### What is required:
Should the listing contain images, exclude them; give the rest again exactly.

[[ Exercise input open ]]

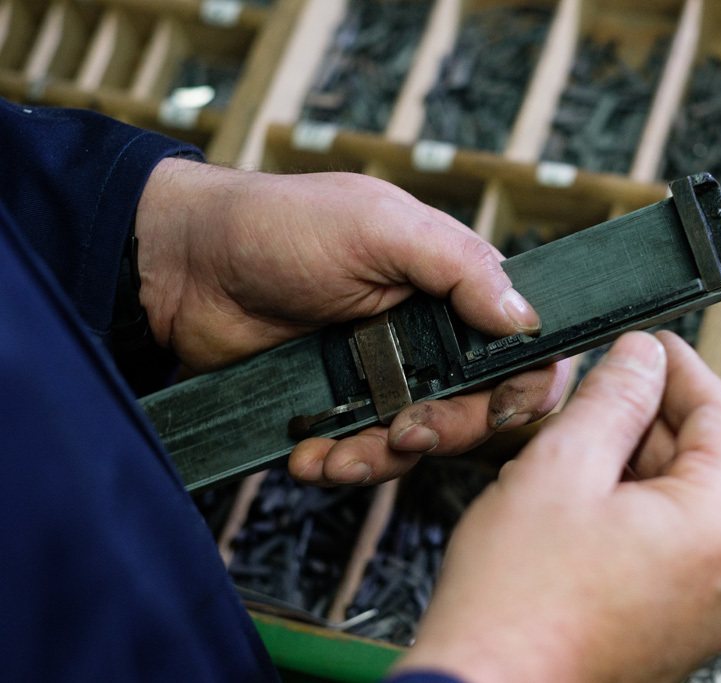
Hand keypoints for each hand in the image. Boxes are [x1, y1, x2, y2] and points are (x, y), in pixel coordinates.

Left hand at [135, 158, 568, 484]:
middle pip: (478, 409)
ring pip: (420, 443)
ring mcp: (384, 376)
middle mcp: (428, 335)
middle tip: (407, 433)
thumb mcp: (377, 226)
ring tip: (340, 455)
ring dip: (387, 459)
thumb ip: (458, 266)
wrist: (182, 267)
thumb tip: (524, 318)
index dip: (525, 386)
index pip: (523, 346)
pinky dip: (340, 466)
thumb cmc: (279, 226)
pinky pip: (364, 456)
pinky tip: (308, 455)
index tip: (497, 410)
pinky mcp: (339, 408)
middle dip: (449, 432)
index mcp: (452, 286)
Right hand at [394, 332, 720, 682]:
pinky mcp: (673, 631)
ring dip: (633, 466)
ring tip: (571, 453)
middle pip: (703, 464)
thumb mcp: (562, 465)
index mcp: (718, 529)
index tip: (653, 344)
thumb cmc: (516, 601)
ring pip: (680, 506)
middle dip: (650, 420)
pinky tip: (577, 504)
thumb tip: (642, 357)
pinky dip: (630, 514)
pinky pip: (666, 549)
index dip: (682, 369)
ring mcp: (703, 611)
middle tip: (598, 392)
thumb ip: (614, 397)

[[ Exercise input closed ]]

### Task solution:
Hand keypoints for each hand in the image. Boxes are [x1, y1, x2, y2] and points are (x, y), in pixel coordinates.

Left hand at [135, 158, 568, 484]:
middle pip: (478, 409)
ring pip: (420, 443)
ring mcp: (384, 376)
middle mcp: (428, 335)
middle tip: (407, 433)
thumb mcp: (377, 226)
ring tip: (340, 455)
ring dip: (387, 459)
thumb ip: (458, 266)
wrist: (182, 267)
thumb tip: (524, 318)
index dip: (525, 386)
index pip: (523, 346)
pinky dip: (340, 466)
thumb cmc: (279, 226)
pinky pip: (364, 456)
pinky tip: (308, 455)
index tip: (497, 410)
pinky mcp: (339, 408)
middle dip: (449, 432)
index mcp: (452, 286)
Right hand at [394, 332, 720, 682]:
pinky mcp: (673, 631)
ring dip: (633, 466)
ring tip: (571, 453)
middle pip: (703, 464)
thumb mcp: (562, 465)
index mcp: (718, 529)
index tip: (653, 344)
thumb cmc: (516, 601)
ring pip: (680, 506)
middle dip: (650, 420)
pinky tip: (577, 504)
thumb tip: (642, 357)
pinky dip: (630, 514)
pinky pip: (666, 549)
index dip: (682, 369)
ring mcp: (703, 611)
middle tip: (598, 392)
thumb ip: (614, 397)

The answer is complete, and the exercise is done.